It's for the yard in King Harbor. I figured that just like everything else, it's more expensive in socal. =) Thanks again for the advice! I'll let you know what ends up happening


----------



## jarcher (Jul 29, 2008)

If you are doing a survey then you probably want at least a short haul (meaning they lift it out for the survey then put it right back). One of the most important parts of the survey is hull integrity. I guess if you already own the boat then its less important, but if you're paying for the survey then its worth doing.

I would consider doing a short haul for the survey and then worrying about the bottom paint after you haul out for the winter.

When I insured with progressive they asked if I had a survey done and I answered that I did, but I now wonder what they would have said if I had said I did not. They never asked me to send a copy of the survey.

To answer your question, those fees sound outrageous to me. I'm at a marina with a reputation for nickel and dimeing people, but they would never do anything like what you were reporting. I'm in Rhode Island.


----------



## dangerdrew (Jul 14, 2009)

Thanks again for all the replies everyone. After talking to some guys on the dock, it turns out the yard in our marina is really expensive. I wound up calling progressive and they can insure the boat without a survey, but it does cost more per month. The plus side is that once we get the survey done, we can cancel that plan (we'll get a refund for the unused portion) and get a much cheaper plan with the survey. 

So the now the plan is get the engine working and take it down to wilmington/san pedro towards the end of the season and have it hauled out there where it's much cheaper.


----------



## pdqaltair (Nov 14, 2008)

*The $75/day would make me run. If there are ANY blisters*

and you have to wait for the hull to dry, they will own the boat!

$50 to bring paint?

A fee for haz waste you won't generate? (DIYs are exempt by fed law, you'll save the old paint, and the brushes aren't haz after they dry. Copper is not on the haz list). At $200+ per gallon, you won't waste much.

The Inorganics or Metals
Arsenic, Barium, Cadmium, Chromium, Lead, Mercury, Selenium, Silver

Get another marina. They're working you.


----------



## scottyt (Jul 19, 2008)

there is a yard near me right now offer 8.50 a foot for haul, power wash, blocking, 7 days on the stands and the relaunch. 
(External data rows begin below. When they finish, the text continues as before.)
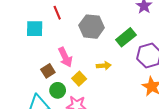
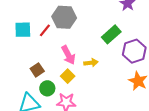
red line: (57, 13) -> (45, 30), moved, turned 64
gray hexagon: (92, 27) -> (64, 17), moved
pink arrow: (65, 57) -> (68, 55), moved

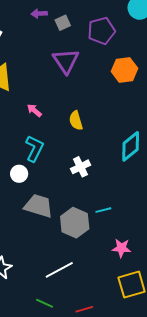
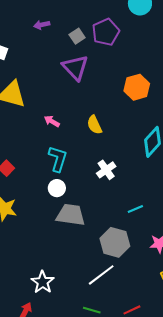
gray square: (63, 23) -> (77, 36), moved
orange hexagon: (124, 70) -> (137, 87), moved
white circle: (19, 174) -> (57, 188), moved
gray hexagon: (75, 223) -> (115, 242), moved

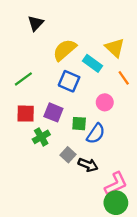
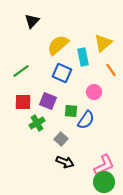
yellow triangle: (115, 48) -> (103, 43), turned 36
cyan rectangle: (92, 63) -> (83, 57), turned 42
black arrow: (88, 165) -> (65, 162), moved

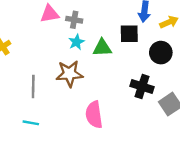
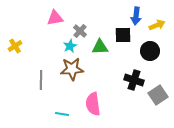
gray cross: (74, 20) -> (80, 31), moved, turned 32
cyan star: (76, 42) -> (70, 46), moved
cyan line: (31, 123) -> (62, 114), moved

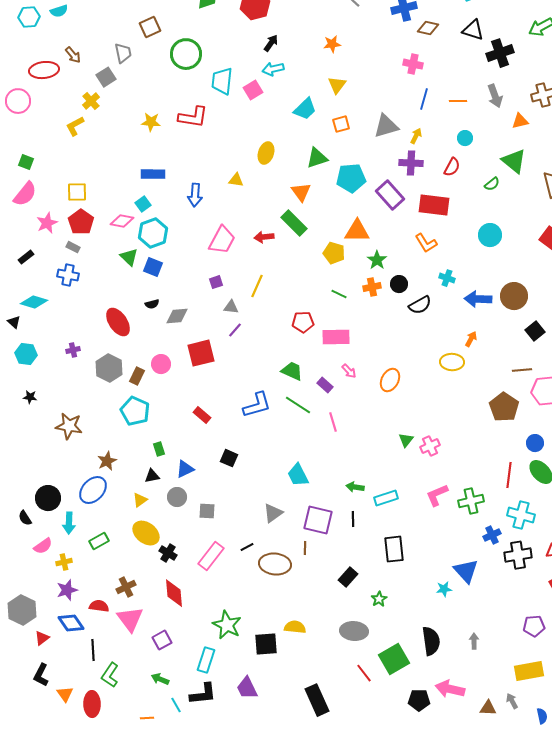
so for my 27 footer it would be 230 or so for a week on the hard all inclusive


----------



## pdqaltair (Nov 14, 2008)

*Good Price - Name names!*



scottyt said:


> there is a yard near me right now offer 8.50 a foot for haul, power wash, blocking, 7 days on the stands and the relaunch.
> 
> so for my 27 footer it would be 230 or so for a week on the hard all inclusive


Where?


----------



## scottyt (Jul 19, 2008)

pdqaltair said:


> Where?


this is a cut and paste from their craigslist add

Boats hauled out and blocked $8.50 per foot.

Includes pressure washing, stands and blocking and FREE 7 day land storage and launch.

Discount bottom painting or do it yourself yard. Best prices on Bottom paint.

Located at the entrance to the Patapsco River - Close to North Point, Magothy, Bodkin and Rock Creek.

Sailboat boat and Powerboat Service yard - 410-477-1488

i did a google search on the number and it was

Old Bay Marina, Inc.
7200 Bay Front Rd
Baltimore, MD 21219
Tel: 410-477-1488


----------



## lancelot9898 (Dec 30, 2008)

I just paid $10 a foot for the haul out and block at a DIY yard on the Cheaspeake. Great folks! It's located at Kent Narrows and the yard is Harrisons. 410-827-7800


----------



## doubleeboy (Jul 21, 2008)

Dangerdrew,

I don't know if you have come to a decision on insurance yet. When we got our boat 39' the best rate we could find was thru Nationwide's affiliate for yachts, Allied. They beat everyone else by hundreds, they never asked for my survey. Might be worth checking out. 

michael


----------



## TSOJOURNER (Dec 16, 1999)

*Haul/Launch in Florida*

I just completed painting my bottom at Green Cove Springs Marina (they do not have a website, but Google has their info).

I paid $315 for a Hunter 37 to haul/launch, pressure clean, block, move stands, and 5 nights liveaboard in the yard.

They have no charge for using outside supplies, and will in fact sell you supplies well below retail. This was my first haul and bottom job and everyone there was friendly and helpful.

I traveled a full day each way to use this yard, other people travel much farther.

I can attach a rate sheet if people are interested, or contact them directly.


----------



## airdog07 (Nov 3, 2008)

I live in orange county there is a rainbow wast transfer station , they take hazardous waste for free at the yard (paint, tv, etc...)


----------



## wolfenzee (Jul 13, 2008)

And I thought I was upset when the yard here raised their rate to 55cents/ft/day. 30' boat in and out+wash down, blocking, environmental fee, tarp and tax comes to about $280+$17/day and you can work on your own boat.....no wonder we get boats up from California (and down from Alaska) to haul out. the 330ton lift is more expensive though.
I might have to truck my boat down to Calif and am looking for the least expensive haul out to put it in the water.


----------



## Brewgyver (Dec 31, 2011)

Wolfenzee, you might get a better response starting a new thread with the question, preferably with the locale in the title. I think most readers won't read through a 3 year old thread on this topic.


----------



## wolfenzee (Jul 13, 2008)

Brewgyver said:


> Wolfenzee, you might get a better response starting a new thread with the question, preferably with the locale in the title. I think most readers won't read through a 3 year old thread on this topic.


Actually I found out there are some "back water" haul outs down where the boat was built, San Louis Obisbo and that .


----------